Skiing has always been central to Sarah Carpenter’s life. As a kid growing up in Santa Fe, she skied in Taos, and as a teen, she and some friends convinced Ski Santa Fe to start a freestyle team on the mountain. “It was basically us convincing the ski area that we should be able to build some big jumps on the side of a run — and somehow it worked,” she remembers.
From there, the mountains got bigger. She studied at Montana State University and became a regular at Bridger Bowl, eventually landing a job on ski patrol. In the summer, she worked for the National Outdoor Leadership School (NOLS). The outdoors became — or perhaps always were — her true home, her happy place.
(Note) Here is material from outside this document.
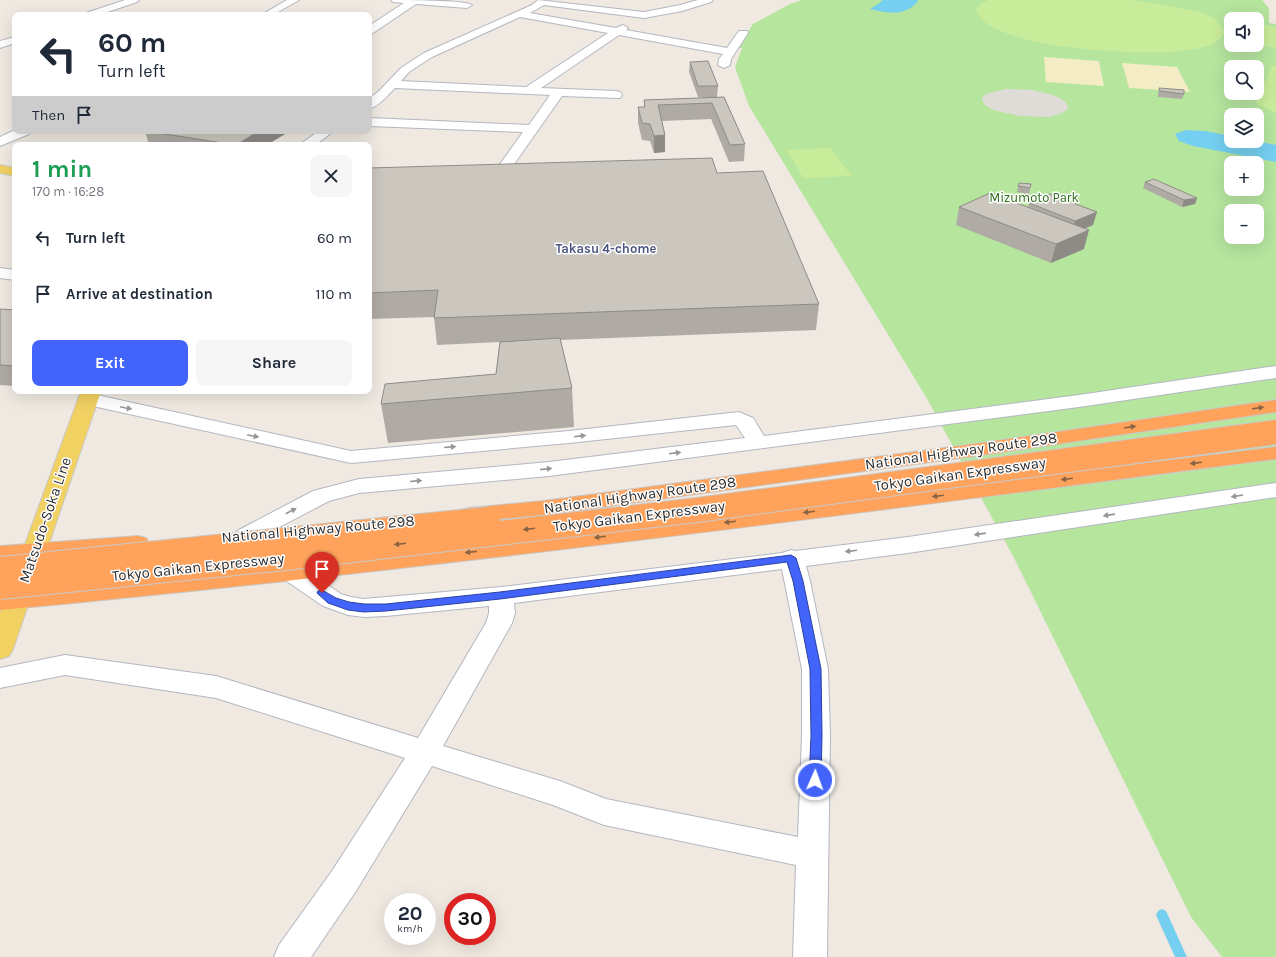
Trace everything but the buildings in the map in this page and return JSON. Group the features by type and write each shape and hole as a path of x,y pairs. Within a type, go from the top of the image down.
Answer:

“I was always happiest outside. My mom tells me that’s when I would stop crying when I was a baby … when she’d take me outside,” Sarah says. “There was something about being in the mountains for me, even when I was a kid. I have always felt the most alive when I was outside.”
From Bridger she went to Big Sky. “While living in Big Sky for a year, I would always look south at the Tetons, wondering why I wasn’t skiing there — so I picked up and moved. And the rest is history,” she says. “I’ve been in the Teton Valley since the early 2000s.”
In the Tetons, she found more snow, less wind, and perhaps most importantly, backcountry terrain that was more accessible. The landscape became her playground — a playground she shares with her snow-loving husband, Don.
“He’s my best friend. He’s hilarious. He’s curious. He’s an incredible athlete. We have a great time wandering through the mountains together,” she says. In the winter, her perfect day involves “morning coffee, a little time to stretch, a little time to read. A great day out powder skiing with Don and some friends. And then time painting by the wood stove at the end of the day.”
In addition to being the setting for her grandest adventures, the Tetons have also been Sarah’s office for many years. She started teaching avalanche classes for the American Avalanche Institute (AAI) early on, eventually purchasing the organization with her husband and their business partner, Don Sharaf, in 2009. The trio spent 12 years running and expanding AAI. Highlights for Sarah include the middle and high school program that educated “Jackson youth about snow and avalanches in school and outside of school” and the multi-year avalanche classes she led for ski patrol teams in Colorado.
These days, Sarah is taking a backseat at AAI. She’s still coordinating and working avalanche courses for ski patrollers, but is no longer an owner — nor is her husband or Don Sharaf. AAI was sold to Russell Hunter in late 2021.
“I am so proud of the new leadership and I’m having a great time working with them. … I’m really grateful to work with the AAI leadership team and the instructor staff. It is an incredible group of people,” she says, taking a moment to look back on all that she’s accomplished. “I hope that I have made backcountry skiing more approachable for people. … I hope I have offered people systems to approach backcountry skiing with, and have given them tools to recognize places where it is appropriate to learn.”
These days, in addition to her work with AAI, she’s working part time as a risk management consultant for the Recreation Law Group and remains open to the next adventure — both on and off the mountain.
She’s taken up watercolor painting and still considers building her strawbale house one of her greatest accomplishments. “I didn’t have any building experience before that, but I gained a lot of confidence and experience. I designed our heating system after reading a book I checked out at the Teton County Library,” she says.
Between work and painting, you’ll find Sarah in her happy place, skiing her favorite lines with her favorite people. “For me, time in the backcountry is about time with good people, so that tends to be my priority these days. Connecting with my community.”